» **TASK OBJECTIVE**: No line before the one holding "focal_mm: 70" is to be copied; that line and all after it, through the end of the listing, are returned exactly, minus pictures.

------------

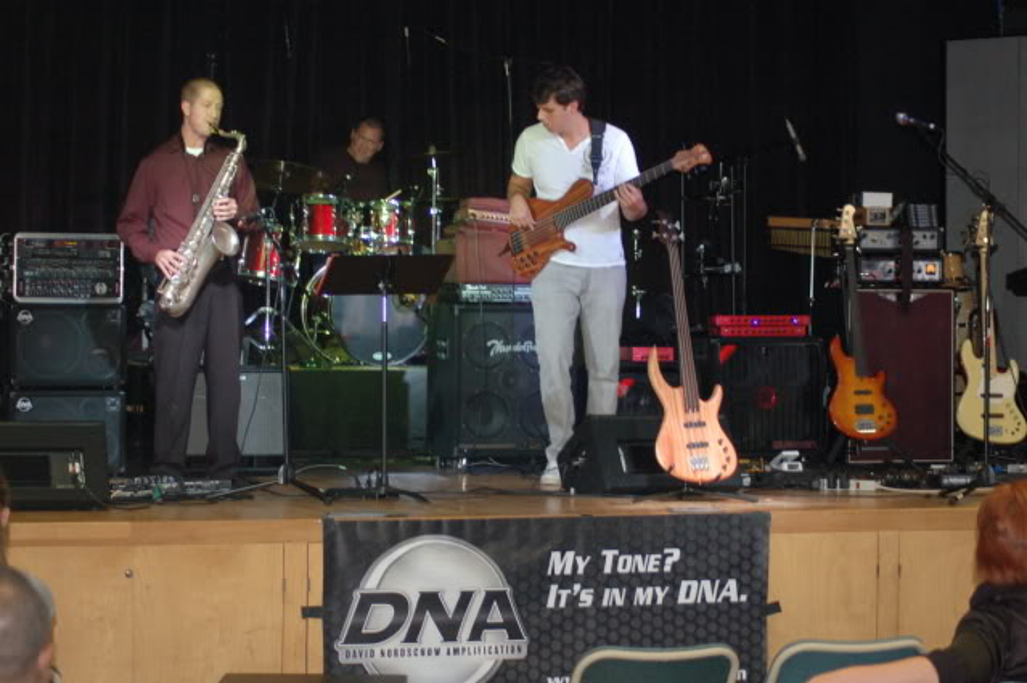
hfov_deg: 19.5
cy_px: 342
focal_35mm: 105
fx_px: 2993
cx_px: 514
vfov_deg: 13.0
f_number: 4
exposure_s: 1/60
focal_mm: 70
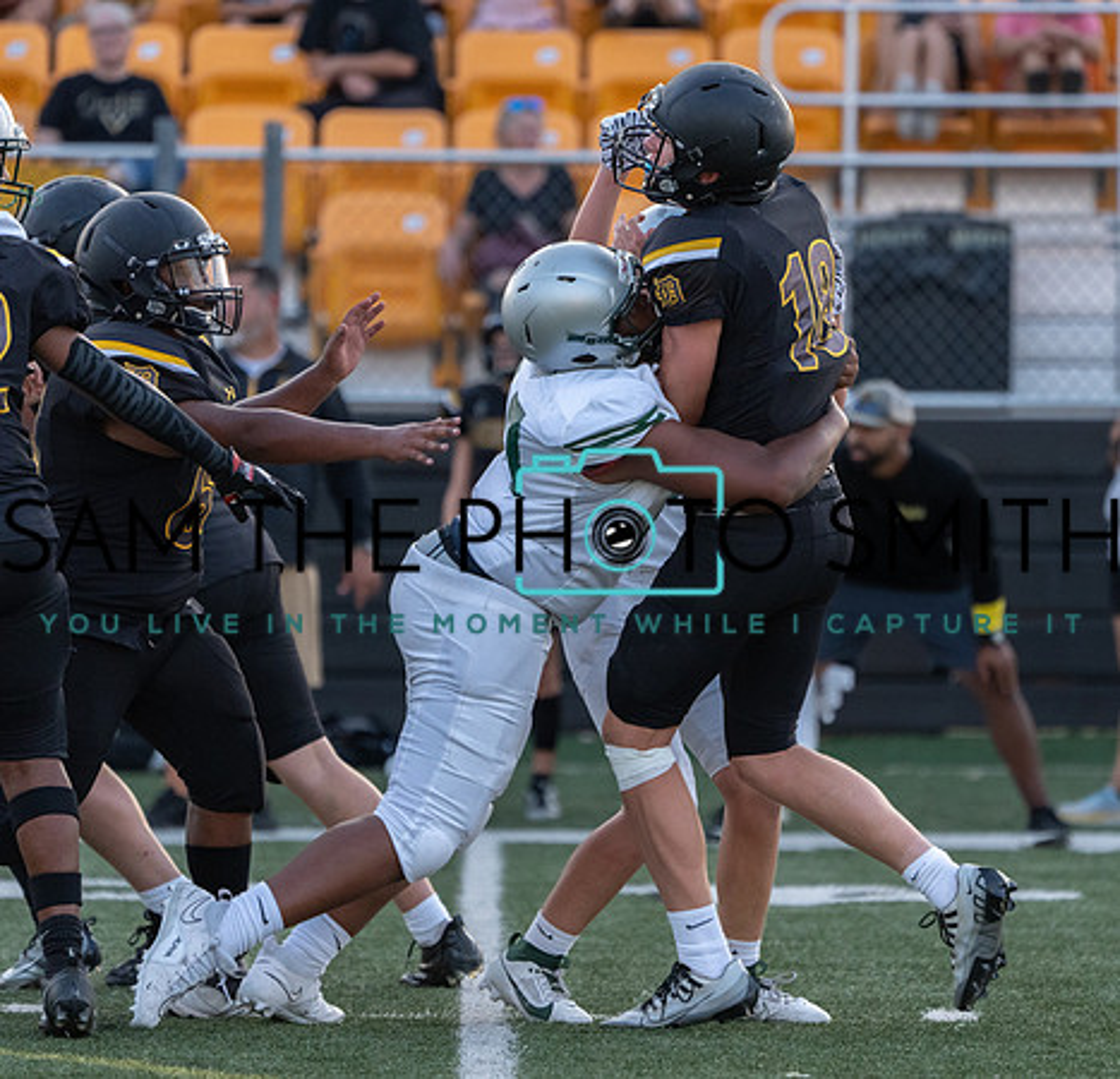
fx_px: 17028
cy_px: 508
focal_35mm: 474
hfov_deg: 3.8
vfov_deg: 3.6
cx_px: 648
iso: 2000
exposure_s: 1/1000
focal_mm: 348
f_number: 5.6
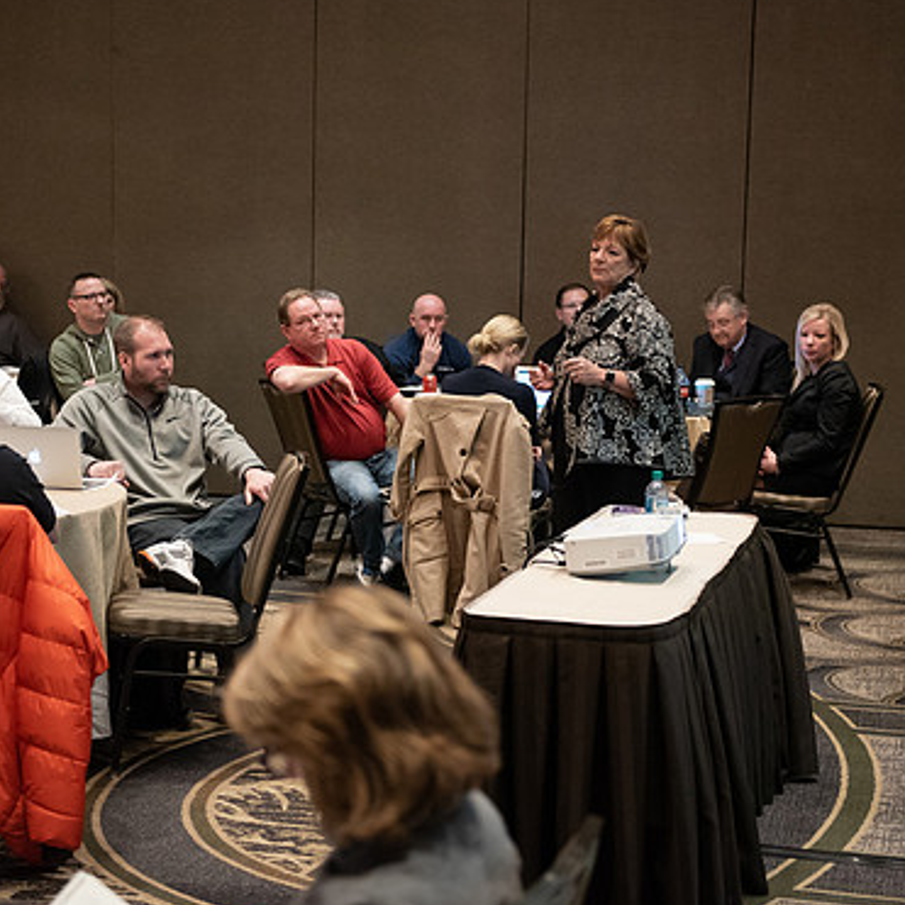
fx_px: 2159
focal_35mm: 73
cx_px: 427
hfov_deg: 23.7
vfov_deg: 23.7
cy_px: 455
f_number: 2.8
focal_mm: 55
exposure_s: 1/160
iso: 4000
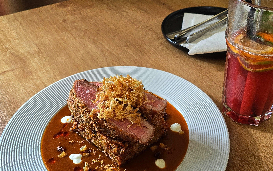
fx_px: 298
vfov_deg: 32.0
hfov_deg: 49.1
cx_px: 157
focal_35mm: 40
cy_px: 81
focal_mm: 6.3
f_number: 1.7
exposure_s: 1/180
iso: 100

------------

» **SOLUTION TO THIS TASK**:
focal_mm: 70
fx_px: 17028
cy_px: 508
focal_35mm: 474
hfov_deg: 3.8
vfov_deg: 3.6
cx_px: 648
iso: 2000
exposure_s: 1/1000
focal_mm: 348
f_number: 5.6
fx_px: 2159
focal_35mm: 73
cx_px: 427
hfov_deg: 23.7
vfov_deg: 23.7
cy_px: 455
f_number: 2.8
focal_mm: 55
exposure_s: 1/160
iso: 4000
fx_px: 298
vfov_deg: 32.0
hfov_deg: 49.1
cx_px: 157
focal_35mm: 40
cy_px: 81
focal_mm: 6.3
f_number: 1.7
exposure_s: 1/180
iso: 100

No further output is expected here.